- **Excerpted data**:
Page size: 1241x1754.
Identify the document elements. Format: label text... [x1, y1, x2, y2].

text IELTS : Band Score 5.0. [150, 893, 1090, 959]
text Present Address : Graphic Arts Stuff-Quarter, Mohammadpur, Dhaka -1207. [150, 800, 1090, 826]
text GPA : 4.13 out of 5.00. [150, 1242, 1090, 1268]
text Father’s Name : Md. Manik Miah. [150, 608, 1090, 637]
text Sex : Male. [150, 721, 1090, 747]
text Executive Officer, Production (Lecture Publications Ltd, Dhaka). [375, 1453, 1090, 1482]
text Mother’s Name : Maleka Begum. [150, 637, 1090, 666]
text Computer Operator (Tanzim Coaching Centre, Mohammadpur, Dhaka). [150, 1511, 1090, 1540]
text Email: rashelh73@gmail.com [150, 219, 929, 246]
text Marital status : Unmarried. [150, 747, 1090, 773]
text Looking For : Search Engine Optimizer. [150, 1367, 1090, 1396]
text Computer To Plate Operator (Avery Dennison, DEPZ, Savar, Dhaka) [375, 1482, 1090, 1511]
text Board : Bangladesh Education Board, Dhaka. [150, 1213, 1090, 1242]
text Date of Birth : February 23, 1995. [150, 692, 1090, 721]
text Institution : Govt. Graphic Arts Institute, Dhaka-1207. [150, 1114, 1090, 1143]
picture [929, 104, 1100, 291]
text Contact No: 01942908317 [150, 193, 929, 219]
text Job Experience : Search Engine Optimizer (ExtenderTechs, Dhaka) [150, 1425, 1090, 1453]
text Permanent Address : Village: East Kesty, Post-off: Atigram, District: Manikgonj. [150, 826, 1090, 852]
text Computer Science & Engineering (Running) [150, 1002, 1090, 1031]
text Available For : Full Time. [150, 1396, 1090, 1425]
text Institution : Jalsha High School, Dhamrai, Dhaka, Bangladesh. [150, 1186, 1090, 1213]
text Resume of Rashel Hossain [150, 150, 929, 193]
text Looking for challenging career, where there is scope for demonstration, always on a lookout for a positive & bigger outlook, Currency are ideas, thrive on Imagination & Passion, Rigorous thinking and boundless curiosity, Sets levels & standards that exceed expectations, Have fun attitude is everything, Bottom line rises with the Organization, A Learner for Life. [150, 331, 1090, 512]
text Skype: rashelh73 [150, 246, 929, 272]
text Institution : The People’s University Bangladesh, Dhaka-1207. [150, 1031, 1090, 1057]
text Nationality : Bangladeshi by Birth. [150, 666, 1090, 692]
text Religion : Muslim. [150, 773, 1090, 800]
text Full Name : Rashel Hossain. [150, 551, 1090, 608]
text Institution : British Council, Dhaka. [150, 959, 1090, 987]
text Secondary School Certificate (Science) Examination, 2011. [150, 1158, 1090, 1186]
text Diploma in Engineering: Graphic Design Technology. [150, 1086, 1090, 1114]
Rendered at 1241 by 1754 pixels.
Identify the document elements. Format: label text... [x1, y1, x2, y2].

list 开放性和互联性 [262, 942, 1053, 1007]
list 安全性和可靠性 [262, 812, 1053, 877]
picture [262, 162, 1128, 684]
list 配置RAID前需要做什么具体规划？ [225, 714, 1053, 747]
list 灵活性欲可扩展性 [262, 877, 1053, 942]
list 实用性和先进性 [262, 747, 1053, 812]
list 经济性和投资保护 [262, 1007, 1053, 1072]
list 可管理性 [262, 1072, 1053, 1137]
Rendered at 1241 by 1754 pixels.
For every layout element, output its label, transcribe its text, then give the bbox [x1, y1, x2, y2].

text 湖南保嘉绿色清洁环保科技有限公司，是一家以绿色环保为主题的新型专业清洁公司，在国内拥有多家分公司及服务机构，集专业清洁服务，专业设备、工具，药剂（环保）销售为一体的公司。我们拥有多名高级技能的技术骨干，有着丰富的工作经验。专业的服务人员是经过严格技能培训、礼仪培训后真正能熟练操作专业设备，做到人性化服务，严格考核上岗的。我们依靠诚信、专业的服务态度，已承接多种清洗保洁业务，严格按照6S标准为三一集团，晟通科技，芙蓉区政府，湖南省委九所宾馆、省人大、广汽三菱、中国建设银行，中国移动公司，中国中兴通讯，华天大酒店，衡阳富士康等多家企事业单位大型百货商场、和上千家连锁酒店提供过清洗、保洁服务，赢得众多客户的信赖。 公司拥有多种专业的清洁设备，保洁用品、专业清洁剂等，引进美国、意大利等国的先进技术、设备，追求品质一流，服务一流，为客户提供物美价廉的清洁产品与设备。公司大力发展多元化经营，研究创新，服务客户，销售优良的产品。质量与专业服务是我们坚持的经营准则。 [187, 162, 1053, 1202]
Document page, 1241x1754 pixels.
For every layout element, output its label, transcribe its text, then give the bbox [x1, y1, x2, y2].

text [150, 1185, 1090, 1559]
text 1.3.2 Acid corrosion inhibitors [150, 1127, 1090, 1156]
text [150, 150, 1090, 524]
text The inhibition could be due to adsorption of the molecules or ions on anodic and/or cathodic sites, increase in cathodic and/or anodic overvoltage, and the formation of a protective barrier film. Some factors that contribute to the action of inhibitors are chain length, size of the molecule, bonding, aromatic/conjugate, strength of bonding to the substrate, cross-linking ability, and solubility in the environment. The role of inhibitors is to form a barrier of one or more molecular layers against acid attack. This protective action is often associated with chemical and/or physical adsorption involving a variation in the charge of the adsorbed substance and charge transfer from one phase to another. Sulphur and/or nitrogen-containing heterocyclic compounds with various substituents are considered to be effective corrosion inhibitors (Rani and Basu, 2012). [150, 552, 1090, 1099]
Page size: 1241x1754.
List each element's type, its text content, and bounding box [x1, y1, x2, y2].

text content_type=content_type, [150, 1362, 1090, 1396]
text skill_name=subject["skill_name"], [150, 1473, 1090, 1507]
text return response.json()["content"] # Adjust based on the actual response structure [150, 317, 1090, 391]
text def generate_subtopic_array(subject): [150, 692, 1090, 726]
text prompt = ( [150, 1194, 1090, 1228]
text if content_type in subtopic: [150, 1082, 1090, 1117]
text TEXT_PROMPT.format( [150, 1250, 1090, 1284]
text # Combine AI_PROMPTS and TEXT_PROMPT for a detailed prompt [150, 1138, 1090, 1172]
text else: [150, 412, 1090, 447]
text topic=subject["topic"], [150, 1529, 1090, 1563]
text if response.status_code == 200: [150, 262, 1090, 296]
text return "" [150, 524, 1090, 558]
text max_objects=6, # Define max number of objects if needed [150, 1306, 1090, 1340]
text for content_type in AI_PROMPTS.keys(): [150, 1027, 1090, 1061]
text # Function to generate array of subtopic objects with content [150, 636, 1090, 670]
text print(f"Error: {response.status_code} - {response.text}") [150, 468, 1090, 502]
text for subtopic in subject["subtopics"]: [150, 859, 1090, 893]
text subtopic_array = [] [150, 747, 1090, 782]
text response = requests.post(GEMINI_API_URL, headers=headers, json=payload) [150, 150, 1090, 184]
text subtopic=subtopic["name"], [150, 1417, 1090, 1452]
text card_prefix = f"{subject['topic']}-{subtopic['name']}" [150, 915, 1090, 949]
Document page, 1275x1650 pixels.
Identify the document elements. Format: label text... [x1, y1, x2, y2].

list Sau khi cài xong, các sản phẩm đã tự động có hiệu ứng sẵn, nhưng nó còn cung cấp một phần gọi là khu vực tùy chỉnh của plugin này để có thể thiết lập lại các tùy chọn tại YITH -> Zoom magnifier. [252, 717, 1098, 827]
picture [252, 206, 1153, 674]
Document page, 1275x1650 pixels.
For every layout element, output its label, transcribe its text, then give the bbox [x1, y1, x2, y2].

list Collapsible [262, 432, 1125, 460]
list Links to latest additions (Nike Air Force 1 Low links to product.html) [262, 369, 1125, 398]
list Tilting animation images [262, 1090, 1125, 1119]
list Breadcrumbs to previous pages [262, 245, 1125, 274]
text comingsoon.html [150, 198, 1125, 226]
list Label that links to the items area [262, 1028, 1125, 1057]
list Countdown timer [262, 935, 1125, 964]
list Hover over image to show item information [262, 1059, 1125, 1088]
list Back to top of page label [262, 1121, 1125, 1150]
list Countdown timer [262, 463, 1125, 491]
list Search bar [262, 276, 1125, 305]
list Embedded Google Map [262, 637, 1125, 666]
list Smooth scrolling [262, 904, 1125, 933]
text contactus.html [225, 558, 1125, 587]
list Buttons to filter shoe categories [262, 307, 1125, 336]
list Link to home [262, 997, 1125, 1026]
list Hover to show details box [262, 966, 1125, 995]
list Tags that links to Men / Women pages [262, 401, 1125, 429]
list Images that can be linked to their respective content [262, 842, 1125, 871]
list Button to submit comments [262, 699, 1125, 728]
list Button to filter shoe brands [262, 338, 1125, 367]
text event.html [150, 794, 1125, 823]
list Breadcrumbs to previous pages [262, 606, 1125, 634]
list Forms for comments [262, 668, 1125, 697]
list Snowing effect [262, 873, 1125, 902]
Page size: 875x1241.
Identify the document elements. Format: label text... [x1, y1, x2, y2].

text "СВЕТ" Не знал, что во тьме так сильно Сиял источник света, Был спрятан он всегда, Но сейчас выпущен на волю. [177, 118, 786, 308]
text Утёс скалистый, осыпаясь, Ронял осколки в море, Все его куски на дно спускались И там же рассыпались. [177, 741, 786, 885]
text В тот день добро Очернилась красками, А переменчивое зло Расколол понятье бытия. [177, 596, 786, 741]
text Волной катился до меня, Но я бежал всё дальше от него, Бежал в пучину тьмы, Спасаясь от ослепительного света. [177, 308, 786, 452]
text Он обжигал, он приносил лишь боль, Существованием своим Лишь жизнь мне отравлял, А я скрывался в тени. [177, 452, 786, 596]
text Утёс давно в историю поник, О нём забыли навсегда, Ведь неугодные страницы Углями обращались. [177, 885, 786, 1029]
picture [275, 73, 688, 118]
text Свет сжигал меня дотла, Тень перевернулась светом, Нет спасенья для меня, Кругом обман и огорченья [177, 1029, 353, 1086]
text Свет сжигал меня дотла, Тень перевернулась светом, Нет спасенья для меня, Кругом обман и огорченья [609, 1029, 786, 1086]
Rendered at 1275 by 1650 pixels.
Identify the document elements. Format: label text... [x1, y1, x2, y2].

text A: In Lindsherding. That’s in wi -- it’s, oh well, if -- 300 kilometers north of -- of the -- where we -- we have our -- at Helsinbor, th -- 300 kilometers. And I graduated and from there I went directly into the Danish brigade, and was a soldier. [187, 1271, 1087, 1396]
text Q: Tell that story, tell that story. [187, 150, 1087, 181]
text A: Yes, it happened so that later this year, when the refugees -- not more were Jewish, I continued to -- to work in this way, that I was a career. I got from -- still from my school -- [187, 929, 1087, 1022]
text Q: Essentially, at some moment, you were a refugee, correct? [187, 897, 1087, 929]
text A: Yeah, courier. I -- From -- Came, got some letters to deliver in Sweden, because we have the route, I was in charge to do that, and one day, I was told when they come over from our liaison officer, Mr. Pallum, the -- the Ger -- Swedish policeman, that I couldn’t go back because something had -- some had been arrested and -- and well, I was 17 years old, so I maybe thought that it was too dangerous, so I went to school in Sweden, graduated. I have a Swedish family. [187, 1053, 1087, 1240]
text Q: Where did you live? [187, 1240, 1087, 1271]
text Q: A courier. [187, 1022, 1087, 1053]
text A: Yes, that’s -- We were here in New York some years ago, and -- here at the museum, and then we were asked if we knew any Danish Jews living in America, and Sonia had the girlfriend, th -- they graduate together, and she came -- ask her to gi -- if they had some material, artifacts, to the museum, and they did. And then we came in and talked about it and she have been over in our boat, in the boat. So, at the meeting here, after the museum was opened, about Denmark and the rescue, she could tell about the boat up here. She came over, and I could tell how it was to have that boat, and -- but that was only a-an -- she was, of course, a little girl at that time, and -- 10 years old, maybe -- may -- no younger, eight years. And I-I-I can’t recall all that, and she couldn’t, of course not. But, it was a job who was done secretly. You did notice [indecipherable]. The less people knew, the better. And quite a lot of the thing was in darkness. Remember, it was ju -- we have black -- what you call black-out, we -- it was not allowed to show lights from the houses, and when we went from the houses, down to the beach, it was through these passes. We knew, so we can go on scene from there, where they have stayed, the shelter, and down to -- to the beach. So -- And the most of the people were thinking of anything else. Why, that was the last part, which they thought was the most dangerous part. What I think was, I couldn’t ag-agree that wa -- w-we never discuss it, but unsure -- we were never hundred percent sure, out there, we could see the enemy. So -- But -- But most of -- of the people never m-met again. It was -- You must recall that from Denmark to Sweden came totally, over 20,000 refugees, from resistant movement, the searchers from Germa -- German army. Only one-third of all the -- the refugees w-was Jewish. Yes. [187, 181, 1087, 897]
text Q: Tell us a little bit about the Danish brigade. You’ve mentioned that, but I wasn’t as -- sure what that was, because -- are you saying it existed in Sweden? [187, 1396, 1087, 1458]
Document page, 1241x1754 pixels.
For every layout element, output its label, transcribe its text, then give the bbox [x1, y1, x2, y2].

- **The problem**: How many lines in the entries contain the string "света"? Give the number only.

- **Reply**: 2